I found myself nodding in agreement with Schmidt’s idea of libraries being a “multiuse facility” which could include a library, a restaurant, co-working space, and a gym (Schmidt, 2014).
Actually, it’s not such a far-fetched idea.
I’ve worked at a library that shares space with the city’s community center; it has a gym, a basketball court, and for a short time, even a café. Granted, it operates independently from the library and under its own budget; however, both city entities share joint responsibility with some of the community events. It is a great partnership in my view, as we’d get overflow from the community center, customers who would eventually meander their way over to the “library side” and express amazement at all the new products/services that the library provides, such as brand new DVD movie releases (hitting the shelves the same time they’d show up at Redbox). It was not uncommon for us to encounter prior patrons who hadn’t used a library in years, but would eagerly re-sign up.
Professor Stephens notes in his lecture that most people associate libraries primarily with books and that books are the libraries’ brand. Aside from eBooks, eAudiobooks and streaming media, increasingly libraries are offering non-traditional items for checkout: iPads, chrome books (noticing an uptick in bike thefts, my local branch even has bike locks available for checkout). San Jose Public Library offers “Wee-Play” kits for babies and toddlers, which includes learning toys and activities, and an energy saving tool-kit. This library isn’t alone in offering unique items, some libraries offer Pedometers, drills, gardening equipment, museum passes, and telescopes. Some libraries even have American Girl Dolls for check out! (Parents, you can save a bundle here.)
Some libraries are starting to offer streaming services and patrons can download music and movies. (Stephens states that a challenge for libaries is streaming media, so it’s understandable why some are exploring this medium.)
San Jose Public Library also offers Virtual reality events at two of their branches where patrons can play with Oculus Rift gear. And some locations even have 3D printers.

§

== EXERCISE INSTRUCTIONS ==
Answer these questions from the text about libraries:
1. What facilities does the community center that shares space with the library have?
2. What does San Jose Public Library's "Wee-Play" kit include?
3. At how many San Jose Public Library branches are virtual reality events offered?
The lines that follow have no connection to the text above.

== GIVEN INFORMATION ==
§

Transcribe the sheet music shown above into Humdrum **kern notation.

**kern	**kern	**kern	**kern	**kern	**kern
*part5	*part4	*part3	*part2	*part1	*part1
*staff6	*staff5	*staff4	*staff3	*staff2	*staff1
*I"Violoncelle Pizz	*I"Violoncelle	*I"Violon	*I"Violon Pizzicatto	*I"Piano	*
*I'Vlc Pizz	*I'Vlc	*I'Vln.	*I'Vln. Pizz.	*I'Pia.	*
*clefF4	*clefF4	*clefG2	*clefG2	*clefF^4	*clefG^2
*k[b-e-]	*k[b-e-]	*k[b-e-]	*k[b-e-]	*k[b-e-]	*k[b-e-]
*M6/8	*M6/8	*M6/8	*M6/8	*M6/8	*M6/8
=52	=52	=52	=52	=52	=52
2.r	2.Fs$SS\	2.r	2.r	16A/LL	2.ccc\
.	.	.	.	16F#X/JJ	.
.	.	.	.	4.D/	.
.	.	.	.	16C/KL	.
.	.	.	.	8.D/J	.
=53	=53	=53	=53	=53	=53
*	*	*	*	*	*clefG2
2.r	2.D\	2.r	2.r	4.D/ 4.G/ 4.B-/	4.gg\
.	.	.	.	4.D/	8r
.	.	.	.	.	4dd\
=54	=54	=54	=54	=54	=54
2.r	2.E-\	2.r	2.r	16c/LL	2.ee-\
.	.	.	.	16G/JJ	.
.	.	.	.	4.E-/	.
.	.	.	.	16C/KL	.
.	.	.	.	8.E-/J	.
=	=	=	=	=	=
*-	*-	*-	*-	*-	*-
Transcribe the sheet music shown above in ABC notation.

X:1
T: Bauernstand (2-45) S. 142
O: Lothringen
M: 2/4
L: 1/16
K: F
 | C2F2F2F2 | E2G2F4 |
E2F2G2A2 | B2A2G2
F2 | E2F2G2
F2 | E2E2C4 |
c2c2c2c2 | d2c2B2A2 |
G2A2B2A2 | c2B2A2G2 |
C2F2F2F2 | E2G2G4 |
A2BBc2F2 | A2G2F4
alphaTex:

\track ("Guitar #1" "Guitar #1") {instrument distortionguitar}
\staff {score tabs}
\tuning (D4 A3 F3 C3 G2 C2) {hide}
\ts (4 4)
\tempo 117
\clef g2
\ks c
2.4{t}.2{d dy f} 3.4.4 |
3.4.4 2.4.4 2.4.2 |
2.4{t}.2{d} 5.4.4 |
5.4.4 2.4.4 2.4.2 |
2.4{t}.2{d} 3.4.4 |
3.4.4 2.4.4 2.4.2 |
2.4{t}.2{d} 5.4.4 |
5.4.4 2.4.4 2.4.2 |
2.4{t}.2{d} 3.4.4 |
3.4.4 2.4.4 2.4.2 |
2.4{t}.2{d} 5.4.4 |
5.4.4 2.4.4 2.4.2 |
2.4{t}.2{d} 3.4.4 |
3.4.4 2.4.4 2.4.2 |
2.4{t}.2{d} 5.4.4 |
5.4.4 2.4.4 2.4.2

§

== EXERCISE SOLUTION ==
1. A gym, a basketball court, and, for a short time, a café.
2. Learning toys and activities.
3. Two.